• [実施タスク]
#1 カルバペネマーゼ研究の概要を読み、次の問いに答えよ。
(a) 研究課題/領域番号は何か。
(b) 結晶化条件などを精密化した結果、IMP-6 の結晶からどの分解能を超える回折データが得られたか。
(c) CTX-M-1β-ラクタマーゼで基質特異性に影響を及ぼすと報告されている変異は何か。
#2 カルバペネマーゼ研究の概要を、最後の文の後から書き継いでください。

• [文書の抜粋]
カルバペネマーゼの活性上昇に関与するアミノ酸残基の網羅的特定と立体構造変化の解析

研究課題

研究課題/領域番号 17K09018
研究機関奈良県立医科大学

研究代表者

山本 惠三  奈良県立医科大学, 医学部, 准教授 (90254490)

研究分担者 矢野 寿一  奈良県立医科大学, 医学部, 教授 (20374944)
研究期間 (年度) 2017-04-01 – 2020-03-31
キーワードカルバペネマーゼ / 基質特異性 / 構造解析
研究実績の概要

平成30年度は、①IMP-6、及び類似酵素の構造解析実験、②第2世代の進化酵素遺伝子のライブラリーの作製を行った。
まず、IMP-6の構造解析については、従来、3.0 Å程度の分解能の回折データしか得られなかったのに対し、結晶化条件、及び液体窒素で凍結させる際の条件を精密化し、2.2 Åを超える回折データを与える結晶を得ることに成功した。ただ、その成功率がまだ低いため、放射光施設を用いて回折データの取集を続けている。
また、昨年度に進化実験で得られたY123N変異型酵素のアミノ酸置換部位は、活性中心から離れた部位にある。同様に活性中心から離れた部位にある1アミノ酸置換が基質特異性に影響を及ぼす例として、CTX-M-1β-ラクタマーゼのAla219→Valの変異が報告されている。Ala219は、CTX-M型β-ラクタマーゼにおいて高度に保存されている。そこで、この両者に共通する構造変化があるかどうかを探るために、本邦で多く分離されるCTX-M-2、及びA219V変異型酵素の構造解析を行った。ところが、両者の構造にはほとんど差がなかったとともに、酵素学的パラメータも差が見られなかった。従って、このアミノ酸置換により基質特異性が変化する現象は、CTX-M-1に特異的であることが示唆された。

• [入力データ]
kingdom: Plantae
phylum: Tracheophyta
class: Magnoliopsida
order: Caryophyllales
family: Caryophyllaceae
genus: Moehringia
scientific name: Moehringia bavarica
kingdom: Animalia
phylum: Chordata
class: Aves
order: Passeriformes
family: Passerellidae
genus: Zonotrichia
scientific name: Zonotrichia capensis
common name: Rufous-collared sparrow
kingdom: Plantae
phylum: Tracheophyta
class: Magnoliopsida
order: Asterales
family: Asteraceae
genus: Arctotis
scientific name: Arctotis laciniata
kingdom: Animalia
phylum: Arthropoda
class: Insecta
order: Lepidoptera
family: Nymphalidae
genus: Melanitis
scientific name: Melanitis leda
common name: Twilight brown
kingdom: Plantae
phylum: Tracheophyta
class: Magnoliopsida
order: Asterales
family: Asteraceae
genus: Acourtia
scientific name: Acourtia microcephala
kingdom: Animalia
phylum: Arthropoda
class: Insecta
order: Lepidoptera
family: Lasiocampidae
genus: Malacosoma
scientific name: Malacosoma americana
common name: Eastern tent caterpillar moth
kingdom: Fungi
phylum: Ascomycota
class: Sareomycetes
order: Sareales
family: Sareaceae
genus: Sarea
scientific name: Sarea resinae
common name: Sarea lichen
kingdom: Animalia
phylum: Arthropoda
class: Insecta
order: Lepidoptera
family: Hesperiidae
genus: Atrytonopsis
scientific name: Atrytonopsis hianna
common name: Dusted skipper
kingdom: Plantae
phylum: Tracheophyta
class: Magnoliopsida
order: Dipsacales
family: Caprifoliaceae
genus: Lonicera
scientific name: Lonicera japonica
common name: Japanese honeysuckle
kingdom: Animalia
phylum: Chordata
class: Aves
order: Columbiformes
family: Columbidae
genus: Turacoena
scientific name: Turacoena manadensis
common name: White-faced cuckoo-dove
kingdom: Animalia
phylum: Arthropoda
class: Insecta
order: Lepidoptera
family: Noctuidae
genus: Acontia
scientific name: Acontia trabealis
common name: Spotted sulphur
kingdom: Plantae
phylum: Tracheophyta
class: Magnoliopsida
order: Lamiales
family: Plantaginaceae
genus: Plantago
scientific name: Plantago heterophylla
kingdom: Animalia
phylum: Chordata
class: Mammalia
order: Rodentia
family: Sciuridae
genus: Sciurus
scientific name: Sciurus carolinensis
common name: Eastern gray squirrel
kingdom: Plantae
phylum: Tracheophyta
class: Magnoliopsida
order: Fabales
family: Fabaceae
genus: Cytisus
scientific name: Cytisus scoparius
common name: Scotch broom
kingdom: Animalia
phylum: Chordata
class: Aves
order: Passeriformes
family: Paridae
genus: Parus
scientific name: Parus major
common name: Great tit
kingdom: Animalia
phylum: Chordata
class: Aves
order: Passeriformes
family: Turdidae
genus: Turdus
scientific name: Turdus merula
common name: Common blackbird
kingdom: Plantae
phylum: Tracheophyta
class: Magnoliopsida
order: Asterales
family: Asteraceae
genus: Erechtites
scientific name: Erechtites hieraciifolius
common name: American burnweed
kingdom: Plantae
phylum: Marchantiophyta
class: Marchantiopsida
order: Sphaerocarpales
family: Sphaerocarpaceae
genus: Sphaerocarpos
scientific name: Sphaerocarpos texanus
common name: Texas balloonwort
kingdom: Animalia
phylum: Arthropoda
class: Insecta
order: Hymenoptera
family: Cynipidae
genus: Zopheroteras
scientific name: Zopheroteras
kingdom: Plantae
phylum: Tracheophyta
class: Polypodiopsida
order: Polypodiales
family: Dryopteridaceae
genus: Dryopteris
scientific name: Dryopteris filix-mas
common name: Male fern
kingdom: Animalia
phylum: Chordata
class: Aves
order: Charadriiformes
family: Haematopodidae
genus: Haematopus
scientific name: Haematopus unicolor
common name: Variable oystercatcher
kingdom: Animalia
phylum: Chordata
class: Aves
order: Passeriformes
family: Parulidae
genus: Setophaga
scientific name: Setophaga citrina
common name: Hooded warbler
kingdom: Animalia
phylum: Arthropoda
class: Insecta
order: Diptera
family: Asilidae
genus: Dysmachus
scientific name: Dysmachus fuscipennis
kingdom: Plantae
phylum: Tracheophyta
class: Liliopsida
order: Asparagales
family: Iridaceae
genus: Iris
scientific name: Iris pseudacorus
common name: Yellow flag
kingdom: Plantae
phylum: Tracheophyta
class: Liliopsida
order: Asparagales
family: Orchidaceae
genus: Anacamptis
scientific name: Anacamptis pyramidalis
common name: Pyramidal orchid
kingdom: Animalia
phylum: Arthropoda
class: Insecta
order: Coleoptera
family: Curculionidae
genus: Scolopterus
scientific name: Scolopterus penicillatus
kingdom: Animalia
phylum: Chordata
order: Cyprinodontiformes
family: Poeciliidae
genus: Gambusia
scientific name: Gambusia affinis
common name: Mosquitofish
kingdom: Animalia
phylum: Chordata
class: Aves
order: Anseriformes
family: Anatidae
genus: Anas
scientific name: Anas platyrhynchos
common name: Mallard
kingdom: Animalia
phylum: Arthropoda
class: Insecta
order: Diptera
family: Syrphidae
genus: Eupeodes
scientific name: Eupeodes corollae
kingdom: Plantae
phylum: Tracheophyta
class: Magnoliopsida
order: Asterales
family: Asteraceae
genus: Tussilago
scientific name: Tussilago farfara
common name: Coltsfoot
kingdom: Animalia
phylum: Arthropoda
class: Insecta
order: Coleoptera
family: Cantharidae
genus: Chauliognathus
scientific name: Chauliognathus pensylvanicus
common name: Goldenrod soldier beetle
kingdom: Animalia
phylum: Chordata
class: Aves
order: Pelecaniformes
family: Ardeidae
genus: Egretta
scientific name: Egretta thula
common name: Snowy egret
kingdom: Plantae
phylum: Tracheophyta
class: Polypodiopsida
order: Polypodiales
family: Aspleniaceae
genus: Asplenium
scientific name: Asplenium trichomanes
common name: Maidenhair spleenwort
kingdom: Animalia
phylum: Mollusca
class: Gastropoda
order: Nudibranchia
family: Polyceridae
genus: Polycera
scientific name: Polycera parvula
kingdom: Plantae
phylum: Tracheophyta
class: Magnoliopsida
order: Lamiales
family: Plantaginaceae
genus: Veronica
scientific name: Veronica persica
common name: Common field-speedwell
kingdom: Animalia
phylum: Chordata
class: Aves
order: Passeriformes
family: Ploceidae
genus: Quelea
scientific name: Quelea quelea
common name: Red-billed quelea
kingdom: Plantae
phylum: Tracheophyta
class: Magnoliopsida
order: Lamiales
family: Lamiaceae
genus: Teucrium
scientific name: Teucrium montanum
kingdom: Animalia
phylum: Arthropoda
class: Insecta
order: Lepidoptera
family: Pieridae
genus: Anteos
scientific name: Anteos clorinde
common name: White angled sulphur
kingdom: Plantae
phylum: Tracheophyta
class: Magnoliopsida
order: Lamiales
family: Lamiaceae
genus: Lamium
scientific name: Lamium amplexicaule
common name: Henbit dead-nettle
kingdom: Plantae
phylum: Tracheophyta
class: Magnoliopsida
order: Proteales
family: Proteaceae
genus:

• [期待される結果]
#1
(a) 17K09018
(b) 2.2 Å
(c) Ala219→Val の変異

#2
一方、第2世代の進化酵素遺伝子のライブラリーの作製については、Y123N変異型IMP-6遺伝子に対しランダムなアミノ酸置換を導入した。pHSG398-IMP-6-Y123Nを保有する大腸菌は0.004 mg/mLメロペネムまで生育するため、得られた864コロニーについて0.016 mg/mLのメロペネムを含むLB培地で培養したところ、68コロニーの大腸菌について生育が見られた。それらの遺伝子配列を決定したところ、のべ39か所の変異点が判明した。

現在までの達成度 (区分)
現在までの達成度 (区分)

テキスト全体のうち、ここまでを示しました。